CVE-2019-12707

Name of the Vulnerable Software and Affected Versions Cisco Unified Communications Manager versions (affected versions not specified) Cisco Unified Communications Manager SME versions (affected versions not specified) Unified Communications Manager IM and Presence Service versions (affected versions not specified) Unity Connection versions (affected versions not specified)

Description The issue exists due to insufficient protection of the web page structure in the web-based interface of the affected software. An attacker could exploit this by persuading a user to click a specially crafted link, potentially allowing the execution of arbitrary code or access to confidential information. The vulnerability is also described as allowing an unauthenticated, remote attacker to conduct a cross-site scripting (XSS) attack against a user of the web-based interface.

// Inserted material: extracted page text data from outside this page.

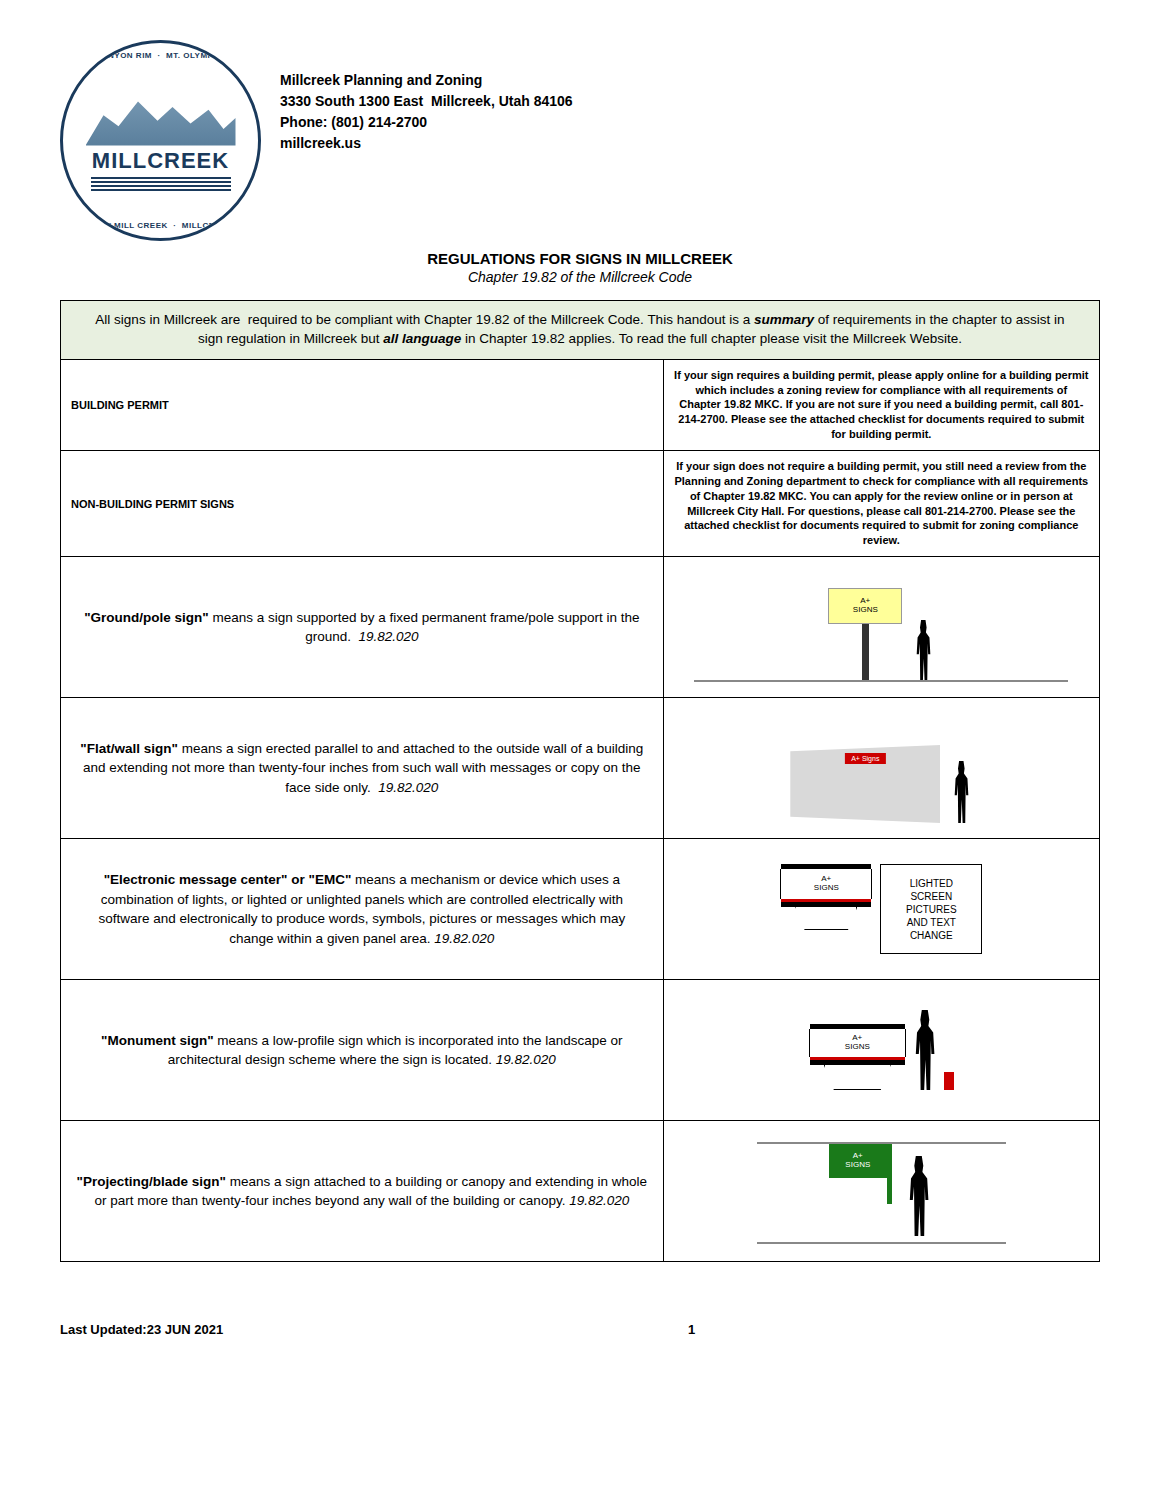CANYON RIM · MT. OLYMPUS
MILLCREEK
EAST MILL CREEK · MILLCREEK
Millcreek Planning and Zoning
3330 South 1300 East Millcreek, Utah 84106
Phone: (801) 214-2700
millcreek.us
REGULATIONS FOR SIGNS IN MILLCREEK
Chapter 19.82 of the Millcreek Code
| All signs in Millcreek are required to be compliant with Chapter 19.82 of the Millcreek Code. This handout is a summary of requirements in the chapter to assist in sign regulation in Millcreek but all language in Chapter 19.82 applies. To read the full chapter please visit the Millcreek Website. |
| BUILDING PERMIT | If your sign requires a building permit, please apply online for a building permit which includes a zoning review for compliance with all requirements of Chapter 19.82 MKC. If you are not sure if you need a building permit, call 801-214-2700. Please see the attached checklist for documents required to submit for building permit. |
| NON-BUILDING PERMIT SIGNS | If your sign does not require a building permit, you still need a review from the Planning and Zoning department to check for compliance with all requirements of Chapter 19.82 MKC. You can apply for the review online or in person at Millcreek City Hall. For questions, please call 801-214-2700. Please see the attached checklist for documents required to submit for zoning compliance review. |
| "Ground/pole sign" means a sign supported by a fixed permanent frame/pole support in the ground. 19.82.020 | A+ SIGNS |
| "Flat/wall sign" means a sign erected parallel to and attached to the outside wall of a building and extending not more than twenty-four inches from such wall with messages or copy on the face side only. 19.82.020 | A+ Signs |
| "Electronic message center" or "EMC" means a mechanism or device which uses a combination of lights, or lighted or unlighted panels which are controlled electrically with software and electronically to produce words, symbols, pictures or messages which may change within a given panel area. 19.82.020 | A+ SIGNS LIGHTED SCREEN PICTURES AND TEXT CHANGE |
| "Monument sign" means a low-profile sign which is incorporated into the landscape or architectural design scheme where the sign is located. 19.82.020 | A+ SIGNS |
| "Projecting/blade sign" means a sign attached to a building or canopy and extending in whole or part more than twenty-four inches beyond any wall of the building or canopy. 19.82.020 | A+ SIGNS |
Last Updated:23 JUN 2021
1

Recommendations For Cisco Unified Communications Manager, consider disabling access to the web-based interface until a patch is available. For Cisco Unified Communications Manager SME, restrict access to the web-based interface to minimize the risk of exploitation. For Unified Communications Manager IM and Presence Service, avoid using the web-based interface for sensitive operations until the issue is resolved. For Unity Connection, as a temporary workaround, consider implementing additional validation of user-supplied input to the web-based interface. At the moment, there is no information about a newer version that contains a fix for this vulnerability.